At the end of 2007 I wrote a column on the future of security in 2008 in "Security: What will be hot in 2008?" Now it's time to look back at my look ahead and see how it all went. Back then I said that predicting the future depends on good data and hope that volatility from external events will be low. According to the latest data, we were just entering the recession that is now 12 months old, so there was volatility a-plenty. Let's see how I did in my predictions:

Accelerating enterprise adoption of mobile platforms will lead to more security threats on mobile devices.

Adoption of mobile platforms, check. More security threats, not yet. I think I missed the time-scale (I'll have to decide if this one goes into 2009 predictions or if it's too early). With the iPhone opening up to a multitude of developers and applications, and Android even more open, mobile security might become an issue.

Hard-drive encryption on the desktop will continue and spread to the data center.

About 50% on this one. Laptop encryption and desktop encryption are becoming more mainstream. Laptop hard-drive encryption ended up one of the top three security initiatives funded in the enterprise in 2008. Data center servers are not following just yet.

Network-access-control sales will continue to fall short of the hype.

Whereas NAC was everywhere at the RSA conference in 2007, by 2008 it had disappeared. The complete absence of NAC as an industry buzzword at a security trade show is news in itself. Infrastructure "forklift" NAC failed to gain much traction. Comprehensive endpoint control is still a rarity even in very homogeneous IT shops. I'll count this prediction as a success.

Carrier and ISP-based managed security services for small-to-midsize businesses will multiply and spread.

2008 saw a lot more investment by carriers in managed security services, and many of them headed down-market to appeal to smaller businesses.

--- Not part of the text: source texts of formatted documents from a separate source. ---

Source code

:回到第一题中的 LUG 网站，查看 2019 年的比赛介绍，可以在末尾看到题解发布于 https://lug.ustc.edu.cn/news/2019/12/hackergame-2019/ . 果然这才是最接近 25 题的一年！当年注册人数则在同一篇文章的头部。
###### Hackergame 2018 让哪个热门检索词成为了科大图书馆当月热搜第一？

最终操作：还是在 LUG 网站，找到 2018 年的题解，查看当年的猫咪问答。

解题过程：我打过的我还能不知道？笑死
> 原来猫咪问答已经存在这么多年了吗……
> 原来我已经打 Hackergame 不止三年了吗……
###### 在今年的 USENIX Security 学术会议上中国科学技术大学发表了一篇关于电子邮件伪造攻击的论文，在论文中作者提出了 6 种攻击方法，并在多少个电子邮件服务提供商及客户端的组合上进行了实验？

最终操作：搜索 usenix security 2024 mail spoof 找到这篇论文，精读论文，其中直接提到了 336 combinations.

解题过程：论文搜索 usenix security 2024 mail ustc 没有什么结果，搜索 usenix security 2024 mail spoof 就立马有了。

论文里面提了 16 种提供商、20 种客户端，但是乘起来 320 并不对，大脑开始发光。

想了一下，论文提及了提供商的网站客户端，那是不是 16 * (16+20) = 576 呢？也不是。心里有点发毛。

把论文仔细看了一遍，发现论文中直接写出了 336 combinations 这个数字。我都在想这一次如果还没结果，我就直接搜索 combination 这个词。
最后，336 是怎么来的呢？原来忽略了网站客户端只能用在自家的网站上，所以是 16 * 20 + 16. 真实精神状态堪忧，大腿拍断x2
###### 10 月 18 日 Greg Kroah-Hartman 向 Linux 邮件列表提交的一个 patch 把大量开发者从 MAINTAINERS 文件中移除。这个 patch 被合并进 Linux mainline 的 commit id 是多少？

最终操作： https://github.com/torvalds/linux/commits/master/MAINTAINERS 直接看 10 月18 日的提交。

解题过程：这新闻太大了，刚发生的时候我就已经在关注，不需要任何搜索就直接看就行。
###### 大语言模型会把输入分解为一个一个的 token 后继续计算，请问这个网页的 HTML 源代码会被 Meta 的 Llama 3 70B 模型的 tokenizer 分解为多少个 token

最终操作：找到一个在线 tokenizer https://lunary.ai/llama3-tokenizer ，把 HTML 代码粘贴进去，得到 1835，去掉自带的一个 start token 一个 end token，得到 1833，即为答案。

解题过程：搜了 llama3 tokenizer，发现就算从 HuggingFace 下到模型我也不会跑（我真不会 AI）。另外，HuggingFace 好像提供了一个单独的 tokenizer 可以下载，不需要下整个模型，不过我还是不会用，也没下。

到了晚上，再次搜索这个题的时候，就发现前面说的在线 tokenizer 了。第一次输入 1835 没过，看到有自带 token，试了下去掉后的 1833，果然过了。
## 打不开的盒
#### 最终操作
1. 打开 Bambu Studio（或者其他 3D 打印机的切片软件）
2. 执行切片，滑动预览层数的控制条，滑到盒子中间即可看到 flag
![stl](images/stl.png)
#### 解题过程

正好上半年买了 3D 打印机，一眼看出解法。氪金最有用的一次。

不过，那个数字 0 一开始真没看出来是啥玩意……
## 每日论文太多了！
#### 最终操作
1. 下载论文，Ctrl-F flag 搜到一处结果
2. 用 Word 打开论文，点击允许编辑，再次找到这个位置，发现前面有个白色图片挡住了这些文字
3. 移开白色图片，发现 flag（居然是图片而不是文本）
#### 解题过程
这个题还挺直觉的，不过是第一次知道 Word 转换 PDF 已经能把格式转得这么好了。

Our 2008 security research showed that the primary reason for buying these services shifted from cost to lack of in-house skills. SMB interest and adoption of managed security services -- check.

In 2008, black-market profits will surpass those of the top three security pure-play companies.

This prediction is hard to verify because the bad guys don't publish quarterly results, but our economic analysis of the black market for identities indicates that this happened. Not only did identity theft, botnets and spam keep growing, but the publicly traded security companies were battered by market volatility. Count this as an unfortunate win, because the bad guys indeed are winning.